After years of rapid growth, Under Armour has no plans this year to jump into new businesses or look for new U.S. retail partners to sell its products. Instead, this is a year to step back and reset.

That message, delivered Thursday by Under Armour CEO Kevin Plank, came as the Baltimore-based brand announced its first quarterly loss since it became a public company in 2005.

The loss was smaller than expeceted, sparking a rally that sent Under Armour’s stock up nearly 10 percent to $19.82 a share, but reflects significant challenges to its maturing business. Sales growth has slowed amid the closures of key retailers and tepid demand for its athletic wear.

Plank reassured investors during a conference call that the company is addressing the abrupt slowdown, focusing on better management and improving product offerings, including more fashionable, yet functional, clothing that can be worn outside the gym or off the field.

“I’m really giving my team the ability to just relax and just focus on what we have right now and becoming excellent in every category,” Plank said during a conference call. “As far as our brand goes... I truthfully wouldn’t change positions with anyone else in the world, with any other brand. Our brand demonstrates that we can take punches, and I believe that our brand also demonstrates that it can throw them too.”

While sluggish for Under Armour historically, sales continued to grow, up 7 percent to $1.1 billion. Plank noted that means more people are buying Under Armour products this year than last.

To keep them coming back, the brand plans new products in its footwear and lifestyle categories, including a retooled Stephen Curry signature basketball shoe, a new lifestyle collection called Unstoppable, and a women’s lifestyle collection inspired by endorser and ballet dancer Misty Copeland.

Such offerings are an attempt to boost a brand that may be losing some relevance.

Under Armour landed among a list of brands losing share or relevance in Piper Jaffray’s Taking Stock with Teens Survey, released earlier this month, joining Michael Kors, The North Face, Ralph Lauren and Vineyard Vines. Under Armour ranked fourth among preferred athletic apparel brands, after Nike, Adidas and Lululemon.

Under Armour has struggled to do one thing that rivals Nike and Adidas have done better.

“They’re able to bridge that performance and lifestyle category very effectively,” said Howe Burch, president of Baltimore advertising firm TBC. “Under Armour has been so strongly positioned in the performance space, they’re finding it challenging to translate their brand into the lifestyle space.”

Under Armour also is enduring the typical ebb and flow that most brands experience, he said.

“Every brand... has gone through that period where their brand is on fire, and then it’s not so in favor anymore,” he said. “They’re starting to feel that a little bit. Adidas is the hottest brand going right now, and two years ago you couldn’t give Adidas away.”

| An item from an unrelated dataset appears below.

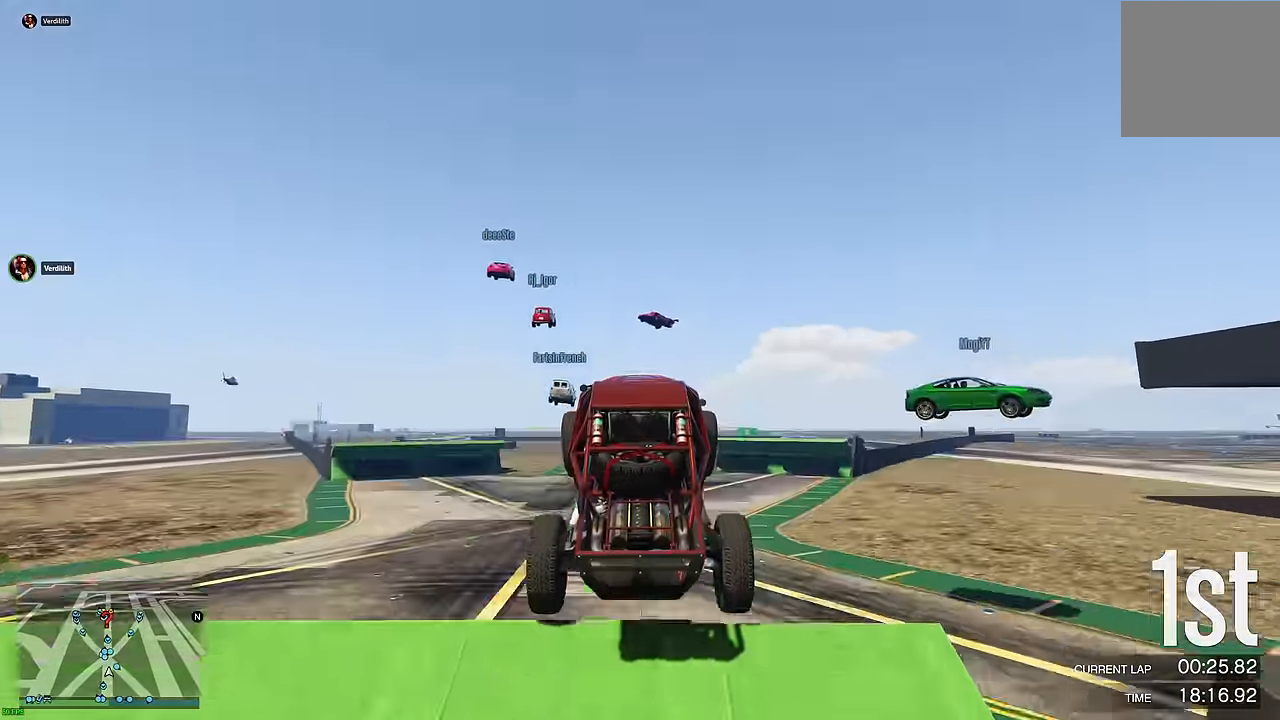
{"buttons": ["R2"], "left_stick": "center", "right_stick": "center", "events": []}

Under Armour needs to broaden its approach to innovation beyond the technical aspects of products, said Sam Poser, a senior footwear and apparel analyst for Susquehanna Financial Group.

“Innovation goes beyond ‘Does that material wick moisture better than the old one?’?” Poser said. “Is it really something new that compels the consumer to go buy a new one?”

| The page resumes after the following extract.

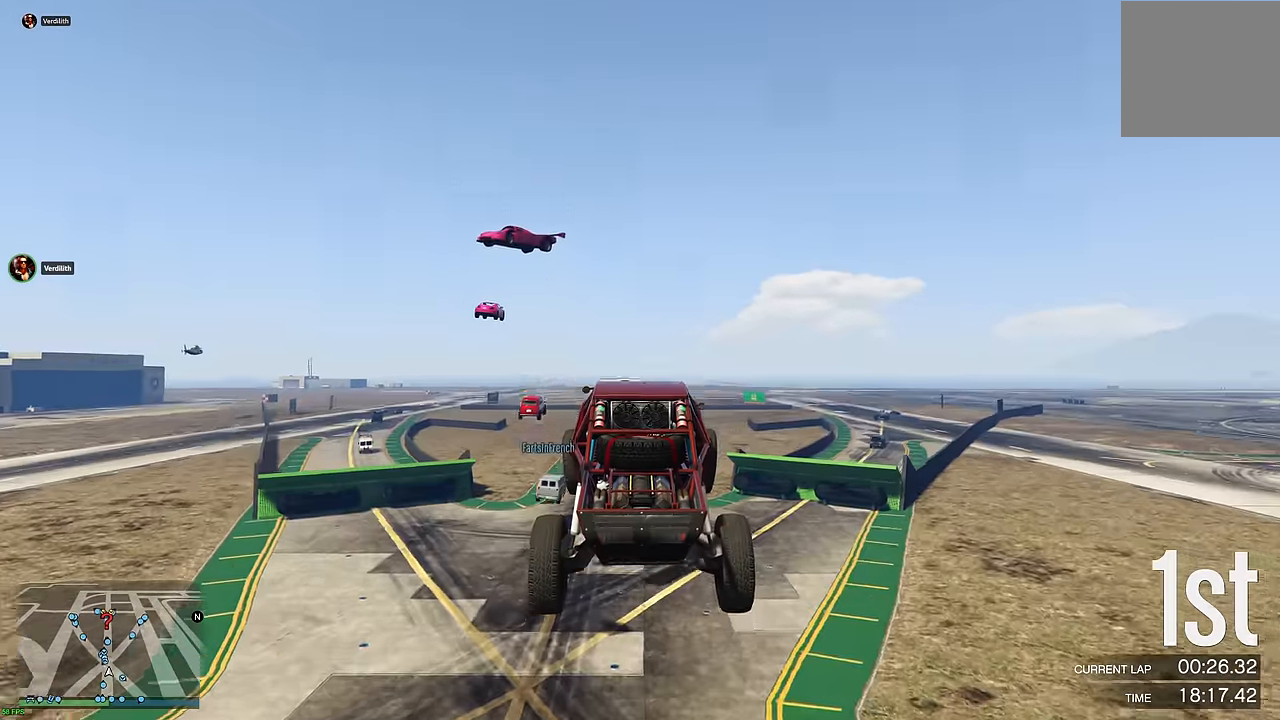
{"buttons": ["R2"], "left_stick": "center", "right_stick": "center", "events": []}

The brand also is struggling with fallout from last year’s bankruptcy of The Sports Authority, which catered to sports-minded consumers. It’s unclear how Under Armour’s move this spring into discount department store Kohl’s will play out, Poser said.

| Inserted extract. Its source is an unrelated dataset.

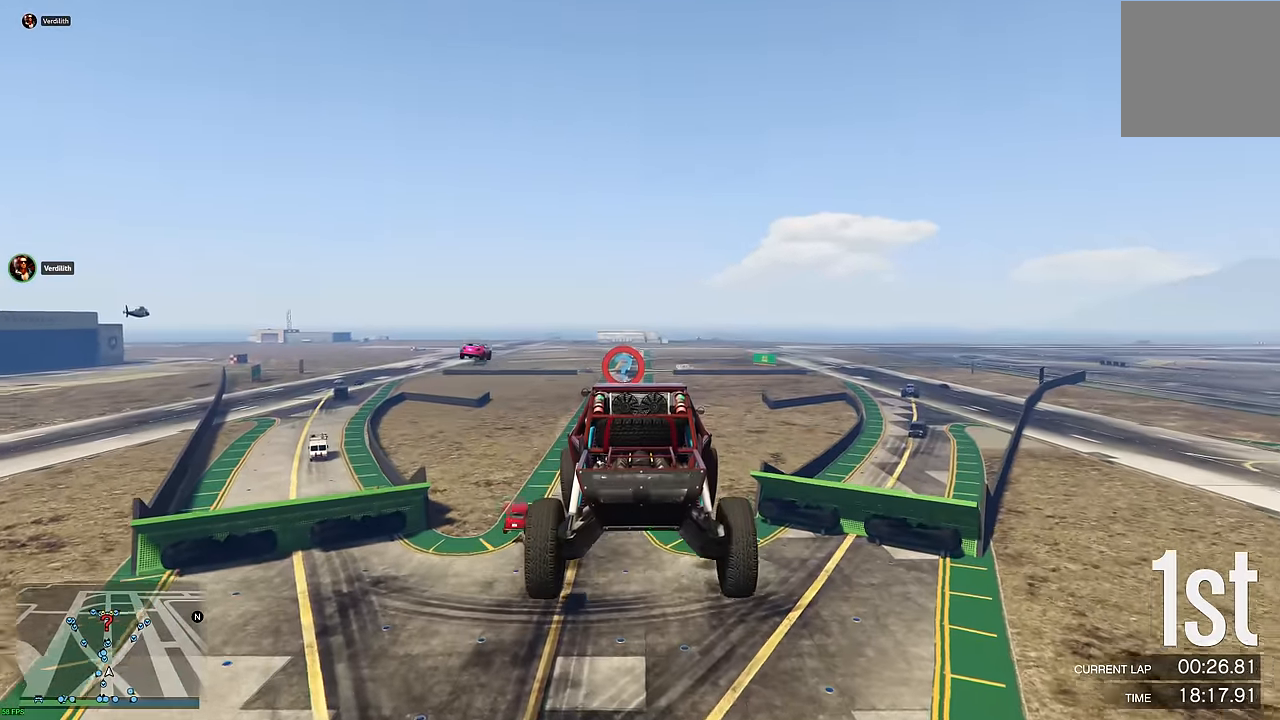
{"buttons": ["R2"], "left_stick": "center", "right_stick": "center", "events": []}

“I’m less concerned about the first quarter than longer term,” Poser said. “The bigger story is what the sales growth is going to be. The size of the U.S. market is only so big.”

Other analysts said they were encouraged by the direction of the company, which has lost about half its stock value over the past year.

In a report Thursday, D.A. Davidson & Co. analyst Andrew Burns called Under Armour an attractive investment,” saying he believes it’s poised to return to being the fastest-growing brand in athletic apparel.

Under Armour called the results a “solid start” to the year. The brand reported a loss of $2.3 million, or a penny per share, when adjusted for currency exchanges. Analysts were expecting a loss of 4 cents per share.

The company maintained its outlook for the year, reiterating that annual sales are expected to grow 11 percent to 12 percent to nearly $5.4 billion. Before the end of last year, Under Armour had reported quarterly gains of 20 percent or more for nearly seven years.

Sales during the first quarter were driven by a 13 percent gain in online and branded store sales, while sales through retailers slowed. U.S. sales were down 1 percent. International sales, expected to generate much of its future growth, accounted for a fifth of revenue and jumped 52 percent.